» OBJECTIVE
Could you write out the lines below word for word, changing nothing?

━━ SOURCE MATERIAL

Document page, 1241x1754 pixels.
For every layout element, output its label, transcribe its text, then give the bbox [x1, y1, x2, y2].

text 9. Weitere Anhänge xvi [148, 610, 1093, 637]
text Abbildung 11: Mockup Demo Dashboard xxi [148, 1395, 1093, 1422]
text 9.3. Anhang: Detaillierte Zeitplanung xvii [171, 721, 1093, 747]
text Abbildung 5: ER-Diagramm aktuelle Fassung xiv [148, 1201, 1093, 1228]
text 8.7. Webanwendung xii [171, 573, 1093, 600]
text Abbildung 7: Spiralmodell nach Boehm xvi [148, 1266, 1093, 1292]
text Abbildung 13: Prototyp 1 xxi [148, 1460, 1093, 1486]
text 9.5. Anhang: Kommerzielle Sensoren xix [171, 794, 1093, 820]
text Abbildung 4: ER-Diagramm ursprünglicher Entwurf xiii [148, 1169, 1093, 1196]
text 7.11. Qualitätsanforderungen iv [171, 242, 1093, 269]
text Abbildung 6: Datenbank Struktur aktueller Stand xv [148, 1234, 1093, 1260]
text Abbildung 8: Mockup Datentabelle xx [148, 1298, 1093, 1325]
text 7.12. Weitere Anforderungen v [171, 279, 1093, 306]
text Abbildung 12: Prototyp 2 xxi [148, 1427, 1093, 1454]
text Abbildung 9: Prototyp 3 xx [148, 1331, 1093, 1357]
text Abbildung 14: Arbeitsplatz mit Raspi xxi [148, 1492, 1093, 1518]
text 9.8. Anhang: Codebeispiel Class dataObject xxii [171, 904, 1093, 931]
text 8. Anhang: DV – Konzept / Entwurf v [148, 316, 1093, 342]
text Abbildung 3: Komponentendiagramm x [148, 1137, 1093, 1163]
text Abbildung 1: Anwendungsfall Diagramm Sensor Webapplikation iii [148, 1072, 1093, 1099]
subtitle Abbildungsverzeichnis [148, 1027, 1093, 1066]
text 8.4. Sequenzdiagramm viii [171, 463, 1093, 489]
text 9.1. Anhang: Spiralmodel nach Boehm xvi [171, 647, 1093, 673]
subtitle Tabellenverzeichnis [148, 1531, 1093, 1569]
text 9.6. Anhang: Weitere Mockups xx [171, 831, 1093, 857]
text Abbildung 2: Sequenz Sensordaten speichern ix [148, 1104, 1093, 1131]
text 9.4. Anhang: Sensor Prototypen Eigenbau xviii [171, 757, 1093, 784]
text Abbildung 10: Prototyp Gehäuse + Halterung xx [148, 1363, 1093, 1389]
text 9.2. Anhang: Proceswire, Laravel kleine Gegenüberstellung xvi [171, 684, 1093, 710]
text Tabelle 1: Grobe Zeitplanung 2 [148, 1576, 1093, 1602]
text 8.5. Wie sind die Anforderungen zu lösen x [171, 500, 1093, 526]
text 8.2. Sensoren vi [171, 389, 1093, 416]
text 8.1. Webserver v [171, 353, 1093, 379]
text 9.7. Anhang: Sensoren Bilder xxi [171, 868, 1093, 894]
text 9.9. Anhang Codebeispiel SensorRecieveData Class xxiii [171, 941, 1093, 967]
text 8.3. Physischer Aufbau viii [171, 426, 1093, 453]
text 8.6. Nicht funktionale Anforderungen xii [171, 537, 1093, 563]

━━━━

» CORRECT RESULT
Document page, 1241x1754 pixels.
For every layout element, output its label, transcribe its text, then give the bbox [x1, y1, x2, y2].

text 9. Weitere Anhänge xvi [148, 610, 1093, 637]
text Abbildung 11: Mockup Demo Dashboard xxi [148, 1395, 1093, 1422]
text 9.3. Anhang: Detaillierte Zeitplanung xvii [171, 721, 1093, 747]
text Abbildung 5: ER-Diagramm aktuelle Fassung xiv [148, 1201, 1093, 1228]
text 8.7. Webanwendung xii [171, 573, 1093, 600]
text Abbildung 7: Spiralmodell nach Boehm xvi [148, 1266, 1093, 1292]
text Abbildung 13: Prototyp 1 xxi [148, 1460, 1093, 1486]
text 9.5. Anhang: Kommerzielle Sensoren xix [171, 794, 1093, 820]
text Abbildung 4: ER-Diagramm ursprünglicher Entwurf xiii [148, 1169, 1093, 1196]
text 7.11. Qualitätsanforderungen iv [171, 242, 1093, 269]
text Abbildung 6: Datenbank Struktur aktueller Stand xv [148, 1234, 1093, 1260]
text Abbildung 8: Mockup Datentabelle xx [148, 1298, 1093, 1325]
text 7.12. Weitere Anforderungen v [171, 279, 1093, 306]
text Abbildung 12: Prototyp 2 xxi [148, 1427, 1093, 1454]
text Abbildung 9: Prototyp 3 xx [148, 1331, 1093, 1357]
text Abbildung 14: Arbeitsplatz mit Raspi xxi [148, 1492, 1093, 1518]
text 9.8. Anhang: Codebeispiel Class dataObject xxii [171, 904, 1093, 931]
text 8. Anhang: DV – Konzept / Entwurf v [148, 316, 1093, 342]
text Abbildung 3: Komponentendiagramm x [148, 1137, 1093, 1163]
text Abbildung 1: Anwendungsfall Diagramm Sensor Webapplikation iii [148, 1072, 1093, 1099]
subtitle Abbildungsverzeichnis [148, 1027, 1093, 1066]
text 8.4. Sequenzdiagramm viii [171, 463, 1093, 489]
text 9.1. Anhang: Spiralmodel nach Boehm xvi [171, 647, 1093, 673]
subtitle Tabellenverzeichnis [148, 1531, 1093, 1569]
text 9.6. Anhang: Weitere Mockups xx [171, 831, 1093, 857]
text Abbildung 2: Sequenz Sensordaten speichern ix [148, 1104, 1093, 1131]
text 9.4. Anhang: Sensor Prototypen Eigenbau xviii [171, 757, 1093, 784]
text Abbildung 10: Prototyp Gehäuse + Halterung xx [148, 1363, 1093, 1389]
text 9.2. Anhang: Proceswire, Laravel kleine Gegenüberstellung xvi [171, 684, 1093, 710]
text Tabelle 1: Grobe Zeitplanung 2 [148, 1576, 1093, 1602]
text 8.5. Wie sind die Anforderungen zu lösen x [171, 500, 1093, 526]
text 8.2. Sensoren vi [171, 389, 1093, 416]
text 8.1. Webserver v [171, 353, 1093, 379]
text 9.7. Anhang: Sensoren Bilder xxi [171, 868, 1093, 894]
text 9.9. Anhang Codebeispiel SensorRecieveData Class xxiii [171, 941, 1093, 967]
text 8.3. Physischer Aufbau viii [171, 426, 1093, 453]
text 8.6. Nicht funktionale Anforderungen xii [171, 537, 1093, 563]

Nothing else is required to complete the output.